WORK INSTRUCTIONS —
a: Reproduce the passage of the Doom Patrol article from "The most recent" up to and including "The American Way.", word for word.
b: Pick up the Doom Patrol article after its last sentence and keep writing it.

TEXT —
◆ ◆ ◆ ◆ ◆

Despite the claims of many a Marvel fan, a tragic scene at the end of the Doom Patrol episode “Flex Patrol” is not a blatant rip-off of the ending of Avengers: Infinity War. While there is a striking visual similarity in how the characters’ bodies slowly dissolve to dust, the scene is taken from a DC Comics book from 1991.
The most recent episodes of Doom Patrol have seen the residents of Doom Manor searching for Flex Mentallo - a cereal mascot from the 1950s, who seemingly stepped out of a comic book advertisement and into the real world. The penultimate episode, “Flex Patrol”, revealed something of his life and how he married a woman named Delores and became an honest-to-goodness superhero, utilizing his mastery of the power of Muscle Mystery to protect his community. He apparently did this for several years before being abducted by the sinister Bureau of Normalcy - a government organization tasked with containing or destroying anything that defies convention, for the good of The American Way.
The latest Doom Patrol also saw Flex being freed from the Ant Farm - the Bureau of Normalcy’s secret research and development facility. Unfortunately, once the team was safely back at Doom Manor, they discovered that Flex had amnesia and seemed to care about nothing more than his favorite soap operas after decades in captivity with nothing but television to occupy his mind. Thankfully, Crazy Jane was able to locate Flex’s long-lost wife Delores, who had been abducted and brainwashed into becoming a Bureau of Normalcy agent. The sound of her laugh was enough to restore Flex’s mind and powers, as his smile restored her memory. Unfortunately, just after they hugged for the first time in decades, Delores began to crumble into dust - a fail-safe the Bureau of Normalcy had installed within her to prevent her from getting too close to Flex, when she was still trying to fight her programming.

◆ ◆ ◆ ◆ ◆

RECORD EXTRACTS —

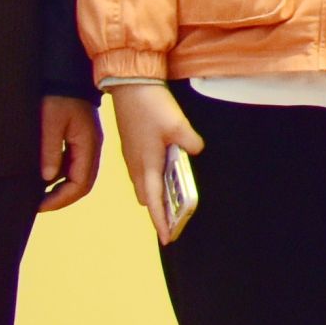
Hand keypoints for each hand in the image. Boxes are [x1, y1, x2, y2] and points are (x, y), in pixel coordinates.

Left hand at [37, 95, 103, 209]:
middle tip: (39, 205)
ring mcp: (87, 144)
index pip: (80, 184)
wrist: (67, 74)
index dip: (60, 199)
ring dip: (61, 188)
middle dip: (61, 198)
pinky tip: (44, 176)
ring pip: (78, 176)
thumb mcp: (51, 122)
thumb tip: (47, 178)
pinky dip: (60, 175)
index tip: (39, 205)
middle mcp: (92, 148)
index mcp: (88, 145)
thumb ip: (50, 150)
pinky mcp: (80, 139)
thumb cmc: (59, 95)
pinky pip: (73, 164)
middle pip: (82, 184)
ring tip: (39, 194)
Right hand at [107, 80, 202, 235]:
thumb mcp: (177, 124)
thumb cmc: (150, 106)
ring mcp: (132, 157)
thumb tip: (196, 151)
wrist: (129, 86)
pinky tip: (165, 173)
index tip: (169, 238)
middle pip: (148, 197)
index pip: (155, 202)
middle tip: (176, 220)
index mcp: (146, 165)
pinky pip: (142, 173)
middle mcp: (136, 166)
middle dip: (160, 211)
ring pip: (144, 185)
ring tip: (173, 201)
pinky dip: (153, 180)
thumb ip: (190, 142)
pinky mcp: (132, 148)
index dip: (161, 221)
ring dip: (156, 195)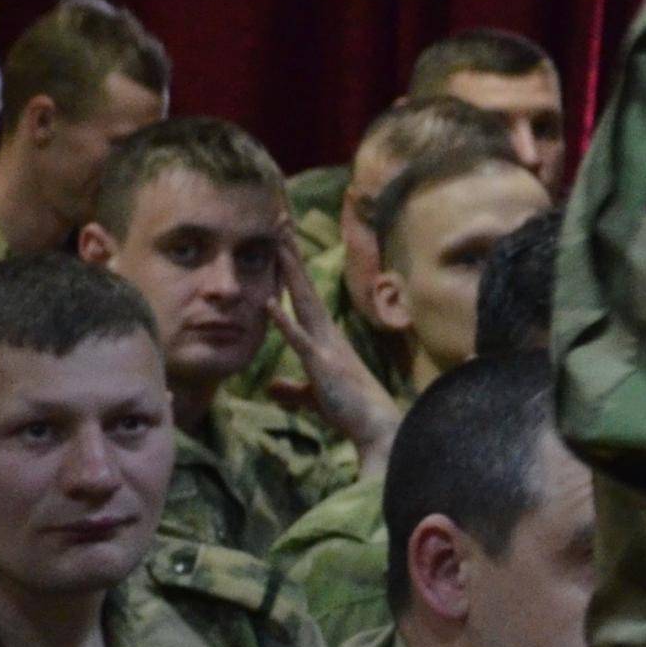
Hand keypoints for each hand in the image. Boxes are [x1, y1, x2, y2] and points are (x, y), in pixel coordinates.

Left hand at [270, 229, 403, 469]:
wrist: (377, 427)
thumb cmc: (350, 410)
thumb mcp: (314, 396)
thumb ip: (292, 388)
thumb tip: (271, 386)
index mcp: (324, 336)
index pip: (302, 294)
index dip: (289, 265)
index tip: (279, 237)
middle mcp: (326, 332)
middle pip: (302, 285)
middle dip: (289, 252)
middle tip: (278, 219)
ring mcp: (326, 345)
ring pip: (303, 301)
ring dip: (289, 272)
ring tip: (277, 244)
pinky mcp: (323, 364)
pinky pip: (299, 339)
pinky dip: (283, 321)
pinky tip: (268, 303)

◆ ◆ ◆ ◆ ◆

EXPECTED OUTPUTS —
a:
The most recent episodes of Doom Patrol have seen the residents of Doom Manor searching for Flex Mentallo - a cereal mascot from the 1950s, who seemingly stepped out of a comic book advertisement and into the real world. The penultimate episode, “Flex Patrol”, revealed something of his life and how he married a woman named Delores and became an honest-to-goodness superhero, utilizing his mastery of the power of Muscle Mystery to protect his community. He apparently did this for several years before being abducted by the sinister Bureau of Normalcy - a government organization tasked with containing or destroying anything that defies convention, for the good of The American Way.

b:
Despite the digital effects being similar to those utilized to depict those people killed by Thanos’ snap in Infinity War, the death of Delores in Doom Patrol is taken directly from the original comics. Here, Flex Mentallo confronted the Men From N.O.W.H.E.R.E. (the group that was adapted into the Bureau of Normalcy in the show) and just barely escaped with his life, losing his mind and his powers in the process. He wandered the Earth for several years before being rescued by Danny The Street, recovering his memory after he saw the Men from N.O.W.H.E.R.E. fighting the Doom Patrol. It was shortly after this, in Doom Patrol #43, that he was found by his old girlfriend, Delores Watson, who gave him his old costume before she began crumpling to dust. With her dying breaths, she revealed that the Men From N.O.W.H.E.R.E. had been forcing her to search for Flex for decades so that they could recapture him.
While it is easy to see how comparisons could be made between the visuals of how Delores dies in Doom Patrol and the many heroes who died in Avengers: Infinity War, it is unfair to say that the former ripped off the later. Marvel Studios does not hold a monopoly on the idea of people crumbling to dust when they die; and the Doom Patrol comic in which it first happened released several months before Infinity Gauntlet #1 where Thanos first snapped (and the impact was spontaneous vanishing, not “not feeling so good” and becoming dust). The accusations are ironic, however, given the belief of many comic book historians that X-Men started off as a rip-off of Doom Patrol.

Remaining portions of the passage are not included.